WHAT YOU ARE ASKED TO DO:
Copy exactly the lines of the records below, and only those lines, beginning with the line that contains "right eye: (287, 109)" and ending with the line that contains "right back paw: (336, 216)".

○ ○ ○

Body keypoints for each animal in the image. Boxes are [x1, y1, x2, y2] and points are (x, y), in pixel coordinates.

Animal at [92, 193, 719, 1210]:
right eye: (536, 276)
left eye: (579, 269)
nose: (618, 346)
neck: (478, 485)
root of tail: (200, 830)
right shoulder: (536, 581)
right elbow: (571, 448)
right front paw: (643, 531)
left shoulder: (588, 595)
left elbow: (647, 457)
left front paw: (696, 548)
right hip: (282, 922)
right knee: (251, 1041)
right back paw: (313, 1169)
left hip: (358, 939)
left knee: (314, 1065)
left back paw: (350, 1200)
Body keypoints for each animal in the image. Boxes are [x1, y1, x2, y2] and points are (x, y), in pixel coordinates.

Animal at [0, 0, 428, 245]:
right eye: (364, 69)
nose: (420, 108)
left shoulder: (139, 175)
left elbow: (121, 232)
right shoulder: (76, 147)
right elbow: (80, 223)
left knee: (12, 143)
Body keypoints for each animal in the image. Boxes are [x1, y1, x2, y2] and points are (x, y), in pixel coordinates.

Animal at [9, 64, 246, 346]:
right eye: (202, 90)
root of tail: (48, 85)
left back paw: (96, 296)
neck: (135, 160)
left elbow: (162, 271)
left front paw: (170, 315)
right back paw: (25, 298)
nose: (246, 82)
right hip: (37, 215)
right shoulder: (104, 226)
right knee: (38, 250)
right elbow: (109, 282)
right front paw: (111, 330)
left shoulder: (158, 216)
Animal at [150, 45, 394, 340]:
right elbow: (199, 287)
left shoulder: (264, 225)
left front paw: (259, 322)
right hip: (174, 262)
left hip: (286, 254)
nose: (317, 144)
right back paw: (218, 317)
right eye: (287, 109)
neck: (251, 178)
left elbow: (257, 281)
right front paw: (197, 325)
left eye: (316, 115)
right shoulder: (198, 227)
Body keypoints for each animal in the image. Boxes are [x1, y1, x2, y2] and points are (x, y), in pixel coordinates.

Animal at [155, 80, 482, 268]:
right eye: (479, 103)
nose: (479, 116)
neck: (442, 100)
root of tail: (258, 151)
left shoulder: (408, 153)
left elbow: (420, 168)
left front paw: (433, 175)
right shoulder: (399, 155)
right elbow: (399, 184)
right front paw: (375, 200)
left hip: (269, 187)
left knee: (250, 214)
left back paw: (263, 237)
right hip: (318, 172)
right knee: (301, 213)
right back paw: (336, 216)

○ ○ ○

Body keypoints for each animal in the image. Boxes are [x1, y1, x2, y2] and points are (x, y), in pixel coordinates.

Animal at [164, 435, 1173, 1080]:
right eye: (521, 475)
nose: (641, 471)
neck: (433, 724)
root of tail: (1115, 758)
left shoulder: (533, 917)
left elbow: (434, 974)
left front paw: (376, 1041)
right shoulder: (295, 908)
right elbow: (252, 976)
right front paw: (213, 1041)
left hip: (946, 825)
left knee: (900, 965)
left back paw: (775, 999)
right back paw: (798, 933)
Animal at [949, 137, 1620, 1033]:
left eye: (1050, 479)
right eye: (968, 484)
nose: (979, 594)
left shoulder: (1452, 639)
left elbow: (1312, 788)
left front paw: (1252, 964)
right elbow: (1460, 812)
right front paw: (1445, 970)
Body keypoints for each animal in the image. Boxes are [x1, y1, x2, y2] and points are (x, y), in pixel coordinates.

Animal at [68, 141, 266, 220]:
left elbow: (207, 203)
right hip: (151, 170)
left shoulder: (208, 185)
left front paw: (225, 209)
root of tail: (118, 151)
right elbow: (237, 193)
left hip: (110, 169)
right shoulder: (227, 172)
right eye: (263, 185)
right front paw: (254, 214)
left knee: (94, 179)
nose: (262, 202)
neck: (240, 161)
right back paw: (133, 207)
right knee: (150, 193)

○ ○ ○

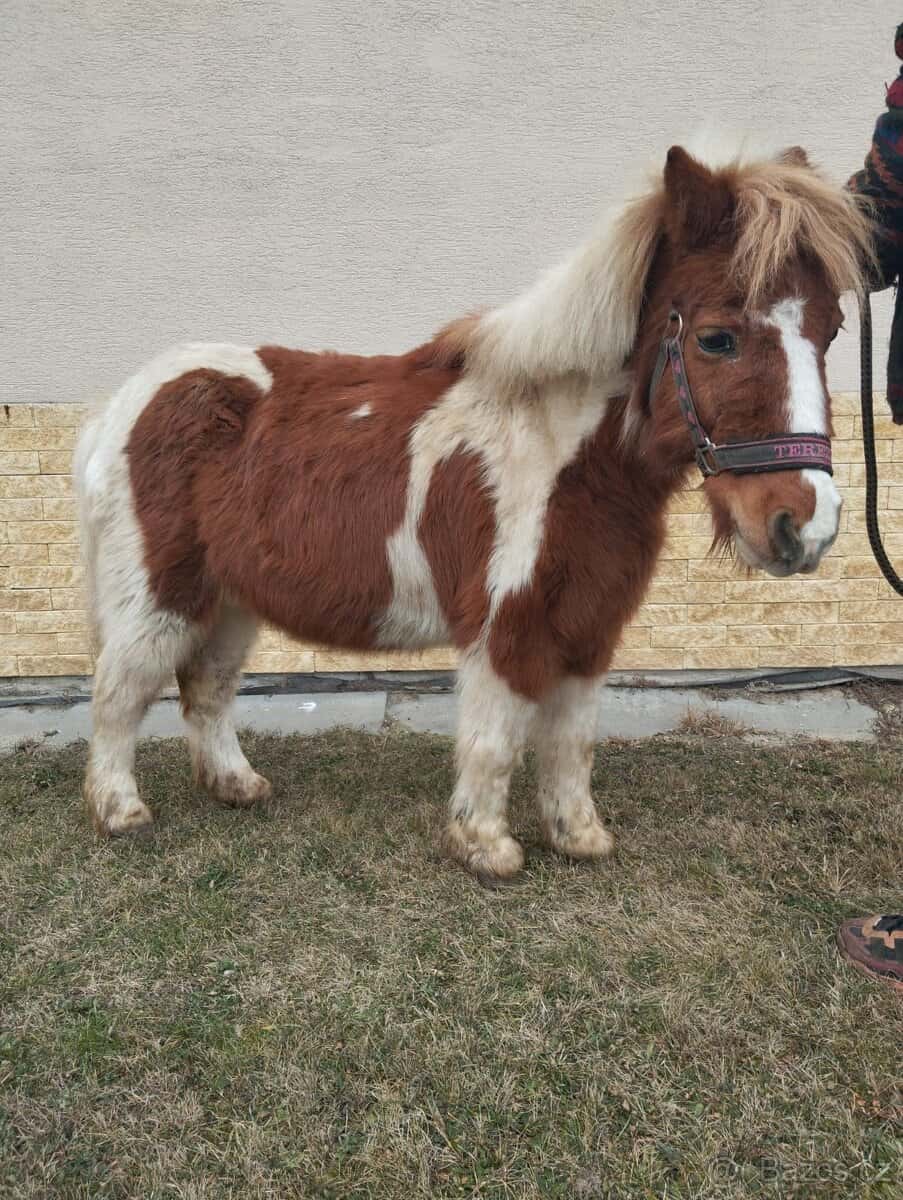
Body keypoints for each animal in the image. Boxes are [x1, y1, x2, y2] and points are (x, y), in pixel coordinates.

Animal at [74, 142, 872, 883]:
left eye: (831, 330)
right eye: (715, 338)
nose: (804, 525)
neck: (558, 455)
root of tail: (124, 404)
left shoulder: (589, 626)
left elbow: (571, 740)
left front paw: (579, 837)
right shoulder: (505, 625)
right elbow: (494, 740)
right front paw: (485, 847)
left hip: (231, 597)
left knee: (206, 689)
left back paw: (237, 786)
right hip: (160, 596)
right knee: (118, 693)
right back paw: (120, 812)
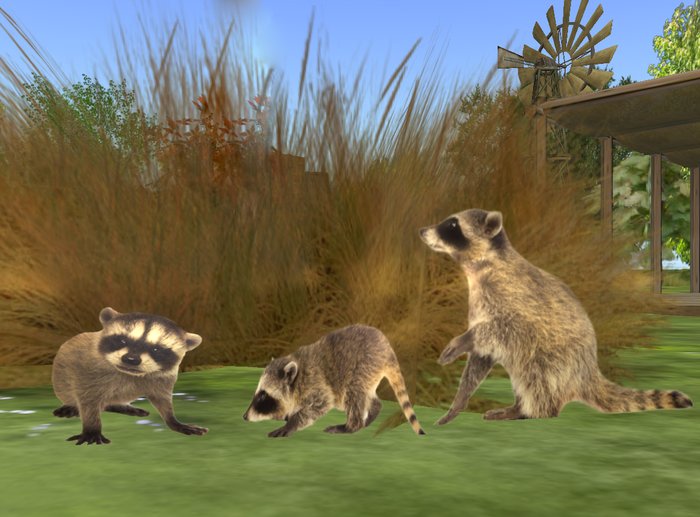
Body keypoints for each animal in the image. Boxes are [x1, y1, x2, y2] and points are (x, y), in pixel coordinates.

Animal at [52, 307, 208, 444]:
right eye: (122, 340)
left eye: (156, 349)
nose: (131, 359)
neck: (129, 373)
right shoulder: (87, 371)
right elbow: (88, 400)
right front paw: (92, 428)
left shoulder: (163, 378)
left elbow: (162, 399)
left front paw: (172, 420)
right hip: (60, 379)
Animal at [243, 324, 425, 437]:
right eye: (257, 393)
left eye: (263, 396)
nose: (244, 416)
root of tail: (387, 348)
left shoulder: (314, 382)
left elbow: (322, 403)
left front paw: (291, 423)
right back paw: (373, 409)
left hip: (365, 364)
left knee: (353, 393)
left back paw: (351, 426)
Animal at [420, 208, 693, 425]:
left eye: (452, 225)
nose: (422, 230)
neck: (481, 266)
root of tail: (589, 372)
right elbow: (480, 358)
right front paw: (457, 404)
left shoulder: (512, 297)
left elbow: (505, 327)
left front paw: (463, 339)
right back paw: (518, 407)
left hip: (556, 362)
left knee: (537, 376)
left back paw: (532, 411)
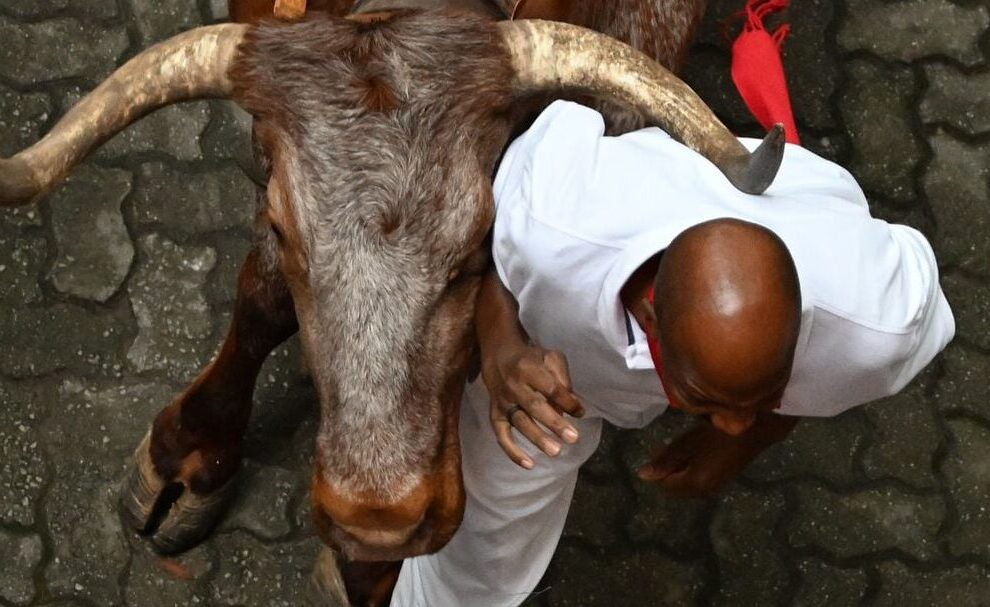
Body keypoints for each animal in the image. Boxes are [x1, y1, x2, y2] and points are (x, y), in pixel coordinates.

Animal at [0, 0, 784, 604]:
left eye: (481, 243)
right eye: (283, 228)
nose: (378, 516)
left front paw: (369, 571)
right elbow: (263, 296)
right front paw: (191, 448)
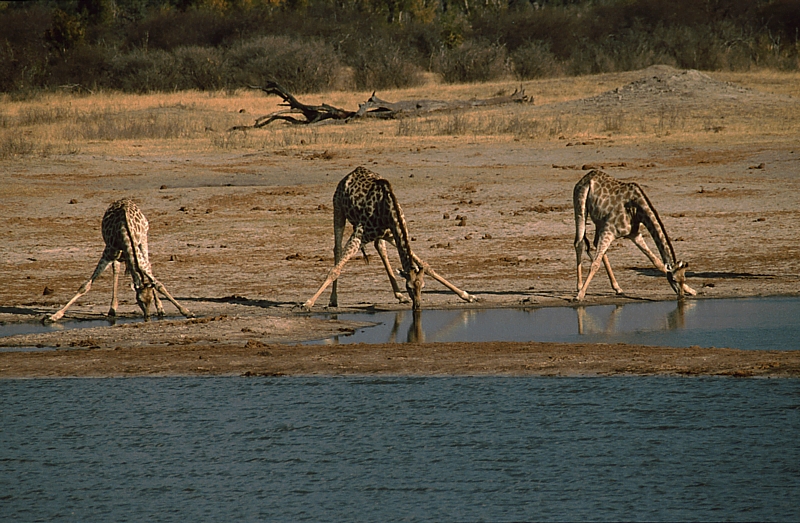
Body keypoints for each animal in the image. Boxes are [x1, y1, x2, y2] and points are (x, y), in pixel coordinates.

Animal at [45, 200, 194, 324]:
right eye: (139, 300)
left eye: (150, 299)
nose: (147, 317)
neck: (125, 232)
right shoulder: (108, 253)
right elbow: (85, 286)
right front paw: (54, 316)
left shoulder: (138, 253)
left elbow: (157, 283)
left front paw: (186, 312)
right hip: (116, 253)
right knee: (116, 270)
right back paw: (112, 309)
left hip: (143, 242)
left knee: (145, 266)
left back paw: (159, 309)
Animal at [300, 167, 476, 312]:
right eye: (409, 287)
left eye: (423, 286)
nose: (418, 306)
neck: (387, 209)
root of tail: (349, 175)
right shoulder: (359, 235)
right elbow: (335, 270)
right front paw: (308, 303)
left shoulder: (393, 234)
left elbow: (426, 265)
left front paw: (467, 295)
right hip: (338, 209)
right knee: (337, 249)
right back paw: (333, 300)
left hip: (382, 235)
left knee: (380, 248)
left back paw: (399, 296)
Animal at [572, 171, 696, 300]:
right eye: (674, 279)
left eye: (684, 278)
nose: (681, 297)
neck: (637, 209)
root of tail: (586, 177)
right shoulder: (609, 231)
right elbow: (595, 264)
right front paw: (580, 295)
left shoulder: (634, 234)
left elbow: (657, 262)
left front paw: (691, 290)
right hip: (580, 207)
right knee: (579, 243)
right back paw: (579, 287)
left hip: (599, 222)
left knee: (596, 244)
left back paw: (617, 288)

○ ○ ○

ANSWER TO THE EXERCISE:
right eye: (287, 109)
neck: (251, 178)
left elbow: (257, 281)
right front paw: (197, 325)
left eye: (316, 115)
right shoulder: (198, 227)
Body keypoints for each animal in the image. Boxes are [x1, y1, x2, y2] and points are (x, y), in pixel coordinates.

Animal at [155, 80, 482, 268]:
right eye: (479, 103)
nose: (479, 116)
neck: (442, 100)
root of tail: (258, 151)
left shoulder: (408, 153)
left elbow: (420, 168)
left front paw: (433, 175)
right shoulder: (399, 155)
right elbow: (399, 184)
right front paw: (375, 200)
left hip: (269, 187)
left knee: (250, 214)
left back paw: (263, 237)
right hip: (318, 172)
right knee: (301, 213)
right back paw: (336, 216)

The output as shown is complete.